The answer to this question is partially given in studies of brain activity: Bottelier et al. [97] used fMRI to examine the response to angry or fearful expressions by drug-naïve children with ADHD, while medication free and while medicated with MPH. Their finding that the medication affected the response in the right amygdala [97] must be related to the medication’s ‘in the moment’ effect, since the children were not on a long-term medication regime. In the Kobayashi et al. [104] study, the children were on a long-term medication regime, and their response recorded while medication-free after a washout period, medicated with MPH or with a placebo. Their finding that there was a more pronounced response to angry (but not to happy) expression while medicated with MPH when compared to the baseline washout test or the placebo, is also an indicator of an ‘in the moment’ effect. However, it is difficult to correlate these findings regarding brain activity to attention or accuracy of emotion recognition. Thus, more studies that clearly distinguish between the effects of long-term and short-term use of MPH are needed.

The next type of studies examined aspects of ToM. Meta-analysis shows that children with ADHD have impaired ToM when compared to their TD counterparts [60]. As noted above, ToM is typically developed by age 3–4 [89], well below the age at which most children are diagnosed with ADHD [48, 49]. However, it continues to evolve in older children, and is related to executive functions [117]. The effect of MPH on ToM in children with ADHD could be associated with its long-term effects on executive functions and enhanced learning but could also improve ‘in the moment’ performance by enhancing attention during testing.

Regarding the short-term effect of MPH on ToM, Golubchik et al. [98] did not find significant change in RMET score between un-medicated and medicated testing of children with ADHD. In contrast, Maoz et al. [106, 107] found MPH enhanced the performance of children when compared to testing while un-medicated. Similarly, Levi-Shachar et al. [105] found that children with ADHD performed worse than TD controls when un-medicated, but matched the TD group when medicated with MPH. Differences in the effect of weeks-long MPH medication regime on ToM are also observed: Demirci et al. found a clear improvement after a 3 months long medication regime [17], but Gumustas et al. did not see any deficits before starting the medication process (when compared to TD children) or improvement after 12 weeks of MPH [101].

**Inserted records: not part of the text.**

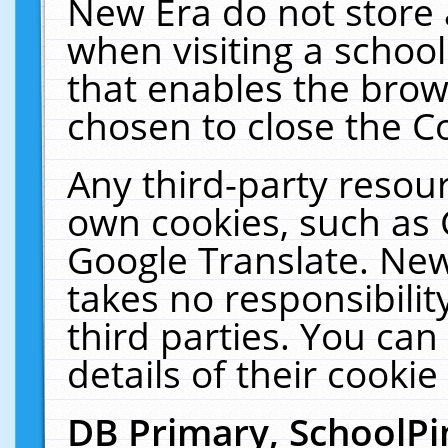
New Era do not store 
when visiting a schoo
that enables the bro
chosen to close the C
Any third-party resourc
own cookies, such as 
Google Translate. New
takes no responsibilit
third parties. You can
details of their cookie
DB Primary, SchoolPi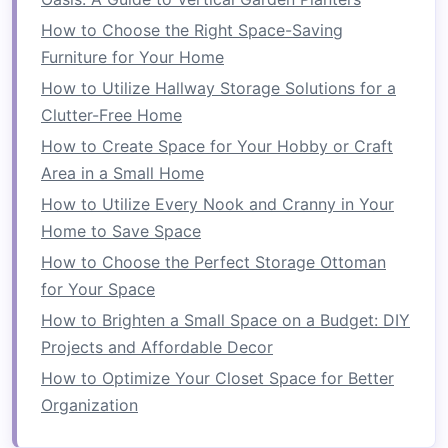
How to Choose the Right Space-Saving
3.
Hooks and Pegboards
Furniture for Your Home
Hooks
and
pegboards
offer flexible
vertical
How to Utilize Hallway Storage Solutions for a
storage options
, especially for
tools
and
smaller
Clutter-Free Home
items
:
How to Create Space for Your Hobby or Craft
Wall Hooks
:
Hooks
can be mounted on
Area in a Small Home
walls
to hang items such as
coats
,
bags
,
How to Utilize Every Nook and Cranny in Your
hats
, or
kitchen utensils
, keeping them
Home to Save Space
easily accessible and organized.
How to Choose the Perfect Storage Ottoman
Pegboards
: Often found in
garages
and
for Your Space
workshops
,
pegboards
enable users to
How to Brighten a Small Space on a Budget: DIY
customize their
storage
by rearranging
Projects and Affordable Decor
hooks
and
attachments
based on changing
How to Optimize Your Closet Space for Better
needs.
Organization
4.
Overhead Storage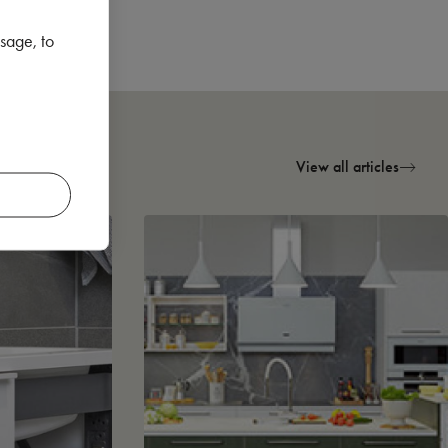
sage, to
View all articles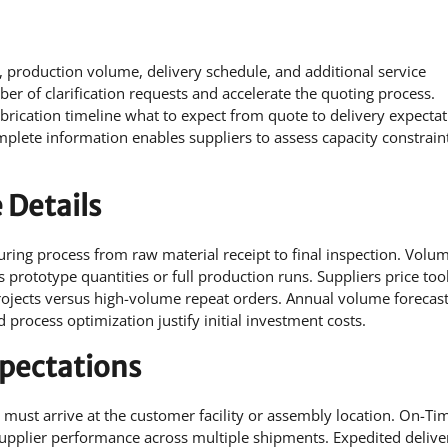
, production volume, delivery schedule, and additional service
er of clarification requests and accelerate the quoting process.
ication timeline what to expect from quote to delivery expectat
plete information enables suppliers to assess capacity constrain
 Details
ing process from raw material receipt to final inspection. Volu
s prototype quantities or full production runs. Suppliers price too
rojects versus high-volume repeat orders. Annual volume forecast
process optimization justify initial investment costs.
xpectations
must arrive at the customer facility or assembly location. On-Tim
 supplier performance across multiple shipments. Expedited delive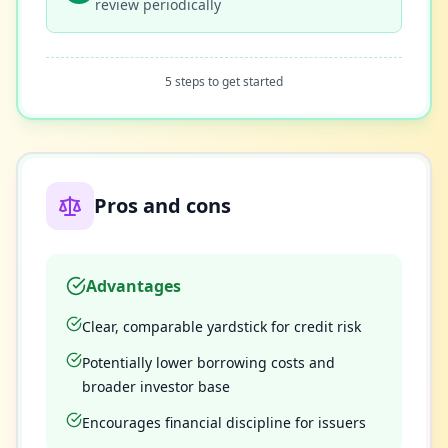
review periodically
5 steps to get started
Pros and cons
Advantages
Clear, comparable yardstick for credit risk
Potentially lower borrowing costs and
broader investor base
Encourages financial discipline for issuers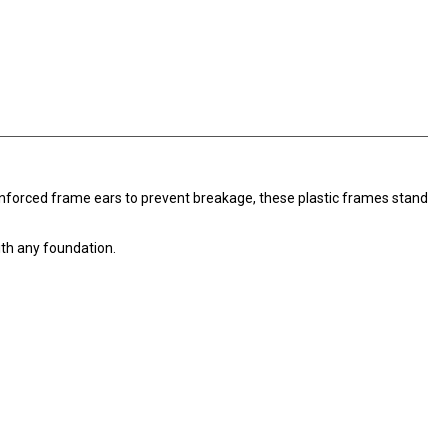
inforced frame ears to prevent breakage, these plastic frames stand
th any foundation.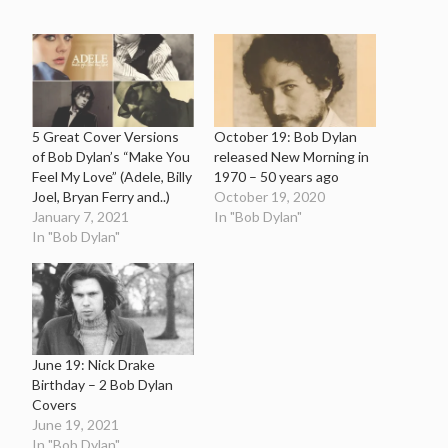
5 Great Cover Versions
October 19: Bob Dylan
of Bob Dylan’s “Make You
released New Morning in
Feel My Love” (Adele, Billy
1970 – 50 years ago
Joel, Bryan Ferry and..)
October 19, 2020
January 7, 2021
In "Bob Dylan"
In "Bob Dylan"
June 19: Nick Drake
Birthday – 2 Bob Dylan
Covers
June 19, 2021
In "Bob Dylan"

Most evaluations of how MPH affects global aspects of social performance in children with ADHD focused on long-term medication regimes. Whether through self, parental or teacher assessments, it is agreed that medication with MPH for a period of 8 weeks or more improves social skills in children with ADHD [95, 96, 99, 100, 103, 104]. In contrast, laboratory testing did not find a significant difference between performance while medicated with MPH or a placebo [110].

Social performance in children is a multi-facet and complex process. For example, Dodge’s Social Information Processing (SIP) proposes six steps [53] that include encoding of cues, interpretation and mental representation of the cues, goal clarification, construction of possible responses, response evaluation and decision, and behavioral enactment. Clearly, some of them rely on momentary abilities (encoding of cues, enactment of behavior) while others rely on acquired learning of social behaviors. The studies reviewed here demonstrate that overall social performance, and some components of ToM, are improved by a weeks-long regim of MPH treatment (reported effects after only 3 months in some studies), and also after medication during the testing situations only. However, despite the expectation that the medication’s improvement in aspects of attention would lead to better performance ‘in the moment’ (i.e., facial recognition), those effects are less clear. It may be cautiously concluded, therefore, that an MPH medication regime continued over time would improve social impairment in children with ADHD. However, more studies are required to confirm this conclusion and to clarify what is the duration of medication needed for observing effects on the social components of facial recognition, ToM and social performance.